• [Work to complete]:
Go through the data below and return each line where the string "lines" appears.

Records excerpted from a collection

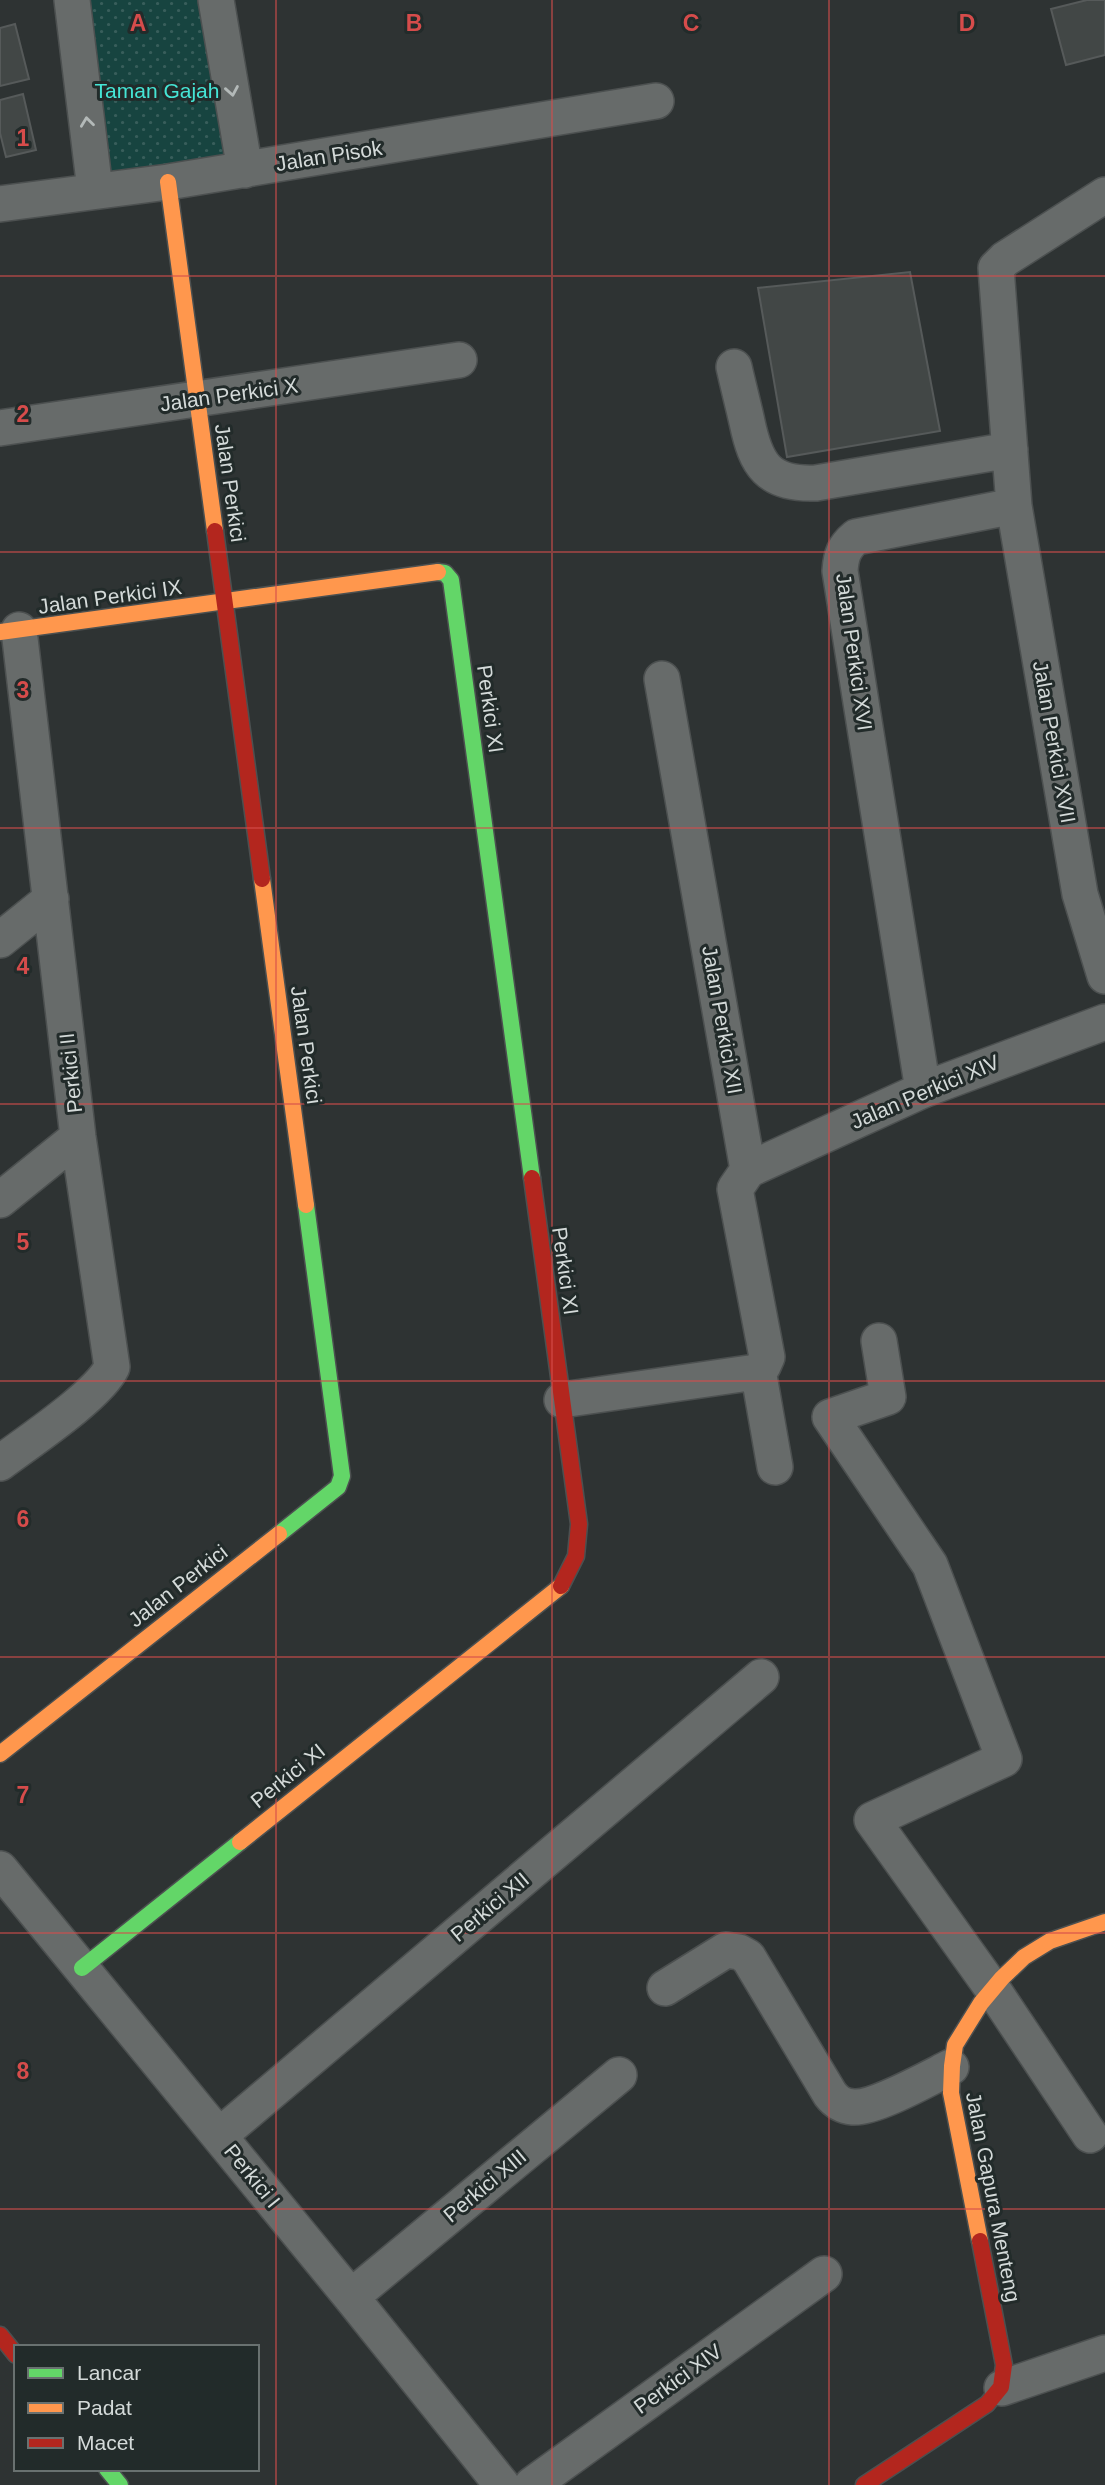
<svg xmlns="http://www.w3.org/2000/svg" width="1105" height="2485" viewBox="0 0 1105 2485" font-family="Helvetica,sans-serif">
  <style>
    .park { fill: url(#park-dots) }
    .building { fill: #424746; stroke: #565a5a; stroke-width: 2 }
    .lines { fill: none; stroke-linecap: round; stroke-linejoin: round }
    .street-casing { stroke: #4c5050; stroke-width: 38 }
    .fast-casing { stroke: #4c5050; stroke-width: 19 }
    .slow-casing { stroke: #4c5050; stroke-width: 19 }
    .jam-casing { stroke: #4c5050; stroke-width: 19 }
    .street { stroke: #676b6a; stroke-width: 35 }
    .fast { stroke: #63d668; stroke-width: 16 }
    .slow { stroke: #ff974d; stroke-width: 16 }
    .jam { stroke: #b3261e; stroke-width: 16 }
    .oneway { stroke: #b3b9b8 }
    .grid { fill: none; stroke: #d64c4b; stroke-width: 2; stroke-opacity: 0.55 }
    .labels { text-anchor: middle; stroke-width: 6; stroke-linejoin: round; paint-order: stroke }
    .park-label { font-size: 21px; fill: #45e5d5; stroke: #222b2a }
    .street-label { font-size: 21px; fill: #d4dad9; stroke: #222b2a }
    .grid-label { font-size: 23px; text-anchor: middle; font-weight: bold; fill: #d64c4b; stroke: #222b2a; stroke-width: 6; stroke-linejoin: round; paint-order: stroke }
  </style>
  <defs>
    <pattern id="park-dots" width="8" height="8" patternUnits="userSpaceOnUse" patternTransform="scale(1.75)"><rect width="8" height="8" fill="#174440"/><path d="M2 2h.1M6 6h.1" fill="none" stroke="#385e5b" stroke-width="1.8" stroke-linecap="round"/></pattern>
  </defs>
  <rect width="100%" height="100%" fill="#2e3333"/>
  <path class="park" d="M72,0h144l29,170 -150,20z"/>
  <path class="building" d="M1087,0h18v55l-39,10 -15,-56z
    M15,24l14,55 -29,7v-58z
    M23,94l13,56 -30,7 -6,-24v-33z
    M910,272l30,159 -153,26 -29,-169z"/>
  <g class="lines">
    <g class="street-casing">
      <path id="street" d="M72,0l23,190
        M216,0l29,170
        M1105,195l-100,64 -9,9 18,238 66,388 25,82
        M0,204l168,-22 488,-81
        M734,367c4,18 9,37 13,55 9,43 21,63 69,61l194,-33
        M0,428l459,-68
        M662,679l86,491
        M0,940l51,-41
        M923,1090l-83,-519c1,-16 4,-24 16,-34l158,-31
        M0,1200l78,-63
        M879,1341l9,56 -58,20 100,148 74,194 -132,61 120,168 98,147
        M758,1370l17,97
        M562,1400l194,-28 7,-6 4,-9 -32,-168 13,-19 175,-80 182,-68
        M0,1463c28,-21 99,-68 112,-96l-34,-230 -59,-507
        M0,1869l351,428 151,188
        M665,1988l61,-38 13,2 9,5 82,137c6,8 12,12 23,13 21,2 76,-29 98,-40
        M219,2136l542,-459
        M351,2297l268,-222
        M1002,2388l103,-35
        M532,2485l292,-211"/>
    </g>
    <g class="fast-casing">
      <path id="fast" d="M438,572l7,1 6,7 81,598
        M279,1534l59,-47 4,-11 -36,-271
        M82,1968l158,-126
        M107,2469l13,16"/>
    </g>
    <g class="slow-casing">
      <path id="slow" d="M168,182l47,349
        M0,632l438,-60
        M262,879l44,326
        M0,1754l279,-220
        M240,1842l321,-256
        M980,2241l-29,-148 1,-27 3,-21 26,-42 21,-25 22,-21 26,-16 55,-19"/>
    </g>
    <g class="jam-casing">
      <path id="jam" d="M215,531l47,348
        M532,1178l47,346 -3,32 -15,30
        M0,2335l16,20
        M864,2485l123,-81 14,-17 3,-22 -24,-124"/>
    </g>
    <use href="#street" class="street"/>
    <use href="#fast" class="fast"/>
    <use href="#slow" class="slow"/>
    <use href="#jam" class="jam"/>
  </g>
  <defs><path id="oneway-chevron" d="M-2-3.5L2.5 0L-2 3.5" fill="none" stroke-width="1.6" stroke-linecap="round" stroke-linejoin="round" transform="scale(1.75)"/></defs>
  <g class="oneway">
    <use href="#oneway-chevron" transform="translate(232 91) rotate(80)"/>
    <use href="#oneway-chevron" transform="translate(87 122) rotate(-97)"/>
  </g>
  <path class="grid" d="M276,0v2485M552,0v2485M829,0v2485M0,276h1105M0,552h1105M0,828h1105M0,1104h1105M0,1381h1105M0,1657h1105M0,1933h1105M0,2209h1105"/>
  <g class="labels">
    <g class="park-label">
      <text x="157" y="98">Taman Gajah</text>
    </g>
    <g class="street-label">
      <text transform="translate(329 156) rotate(-9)" y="7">Jalan Pisok</text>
      <text transform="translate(229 395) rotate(-8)" y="7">Jalan Perkici X</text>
      <text transform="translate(230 483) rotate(82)" y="7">Jalan Perkici</text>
      <text transform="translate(110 597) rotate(-8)" y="7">Jalan Perkici IX</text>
      <text transform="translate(854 652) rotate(82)" y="7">Jalan Perkici XVI</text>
      <text transform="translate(490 709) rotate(82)" y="7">Perkici XI</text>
      <text transform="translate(1054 742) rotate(80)" y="7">Jalan Perkici XVII</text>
      <text transform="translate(722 1020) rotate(80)" y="7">Jalan Perkici XII</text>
      <text transform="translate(306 1045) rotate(82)" y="7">Jalan Perkici</text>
      <text transform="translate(71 1073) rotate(-96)" y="7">Perkici II</text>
      <text transform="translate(925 1092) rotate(-23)" y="7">Jalan Perkici XIV</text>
      <text transform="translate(565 1271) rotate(82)" y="7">Perkici XI</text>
      <text transform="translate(178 1586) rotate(-38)" y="7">Jalan Perkici</text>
      <text transform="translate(288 1776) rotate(-39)" y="7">Perkici XI</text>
      <text transform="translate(490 1907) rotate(-40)" y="7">Perkici XII</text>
      <text transform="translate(252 2176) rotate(51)" y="7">Perkici I</text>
      <text transform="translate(485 2186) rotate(-40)" y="7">Perkici XIII</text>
      <text transform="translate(993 2197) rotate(79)" y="7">Jalan Gapura Menteng</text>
      <text transform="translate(678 2379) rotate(-36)" y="7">Perkici XIV</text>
    </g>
  </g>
  <g class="grid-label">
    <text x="138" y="31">A</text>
    <text x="414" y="31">B</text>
    <text x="691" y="31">C</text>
    <text x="967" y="31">D</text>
    <text x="23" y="146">1</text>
    <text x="23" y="422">2</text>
    <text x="23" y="698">3</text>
    <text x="23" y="974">4</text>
    <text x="23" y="1250">5</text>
    <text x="23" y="1527">6</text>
    <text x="23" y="1803">7</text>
    <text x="23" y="2079">8</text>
  </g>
  <rect x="14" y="2345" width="245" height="126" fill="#222b2a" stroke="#697170" stroke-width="2"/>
  <rect x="28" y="2368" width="35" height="10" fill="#63d668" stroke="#697170" stroke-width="2"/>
  <text x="77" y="2380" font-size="21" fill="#d4dad9">Lancar</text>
  <rect x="28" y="2403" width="35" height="10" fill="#ff974d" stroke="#697170" stroke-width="2"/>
  <text x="77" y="2415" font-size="21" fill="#d4dad9">Padat</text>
  <rect x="28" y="2438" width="35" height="10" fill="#b3261e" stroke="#697170" stroke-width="2"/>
  <text x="77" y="2450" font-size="21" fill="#d4dad9">Macet</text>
</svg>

• [Response box]:
    .lines { fill: none; stroke-linecap: round; stroke-linejoin: round }
  <g class="lines">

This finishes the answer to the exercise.